Reste le financement du solde : sur le cas type à Oricourt, le reste à charge d'un ménage très modeste ressort à 6 000 € après aide ANAH et prise en charge de l'accompagnement. Étalé sur quinze ans en éco-prêt à taux zéro, cela représente de l'ordre de 35 € par mois, à comparer aux 1 410 € d'économie annuelle attendue sur la facture d'énergie.
Situer le projet dans son département : à Oricourt, en Haute-Saône, les mêmes barèmes nationaux s'appliquent, mais les prix d'entreprise et les délais varient d'un bassin à l'autre. Consulter trois devis sur la remise à niveau d'un logement mis en location dans ce périmètre reste la seule façon d'objectiver le coût.
Le dimensionnement suit l'occupation réelle : 1.63 personne(s) par logement en moyenne à Oricourt, ce qui fixe la base de calcul à 95 m². La remise à niveau d'un logement mis en location se calibre sur cette occupation, pas sur la surface cadastrale ni sur la facture de l'année passée.
Le palier de classes se calcule avant de signer : à Oricourt, l'assiette double presque entre le scénario à deux classes (30 000 € HT) et celui à trois (40 000 € HT). Sur un poste de 301 500 € comme le logement loué, cet écart justifie souvent d'ajouter un lot plutôt que de s'arrêter au minimum.
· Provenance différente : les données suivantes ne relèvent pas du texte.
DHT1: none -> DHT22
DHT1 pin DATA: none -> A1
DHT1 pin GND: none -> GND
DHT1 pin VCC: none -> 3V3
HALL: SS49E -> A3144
En cas de contrôle sur site à Oricourt : la mention de les critères de décence et un engagement de loyer maîtrisé sur le devis, la qualification RGE de un opérateur agréé par l'Anah, et le constat de décence après travaux. Un dossier complet sécurise jusqu'à 32 000 € d'aide ; un dossier incomplet suspend le versement jusqu'à régularisation.
Le climat entre dans le calcul réglementaire : la zone H1c applicable à Oricourt correspond à une base de 250 kWh/m²/an. Plus cette base est élevée, plus la remise à niveau d'un logement mis en location rentabilise vite son surcoût, à performance identique.
L'écueil le plus coûteux reste un engagement de conventionnement signé sans simuler le manque à gagner locatif. Sa reprise après coup coûte couramment 10 à 20 % du poste, soit 30 150 € à 60 300 € sur le chiffrage retenu à Oricourt — un montant qui n'est jamais couvert une seconde fois par l'aide, déjà consommée.
Une seule ligne du devis engage réellement l'entreprise : celle qui porte les critères de décence et un engagement de loyer maîtrisé. Pour la remise à niveau d'un logement mis en location à Oricourt, exiger sa présence écrite vaut mieux que toute garantie orale, car c'est cette valeur que l'organisme instructeur contrôle avant de solder le dossier.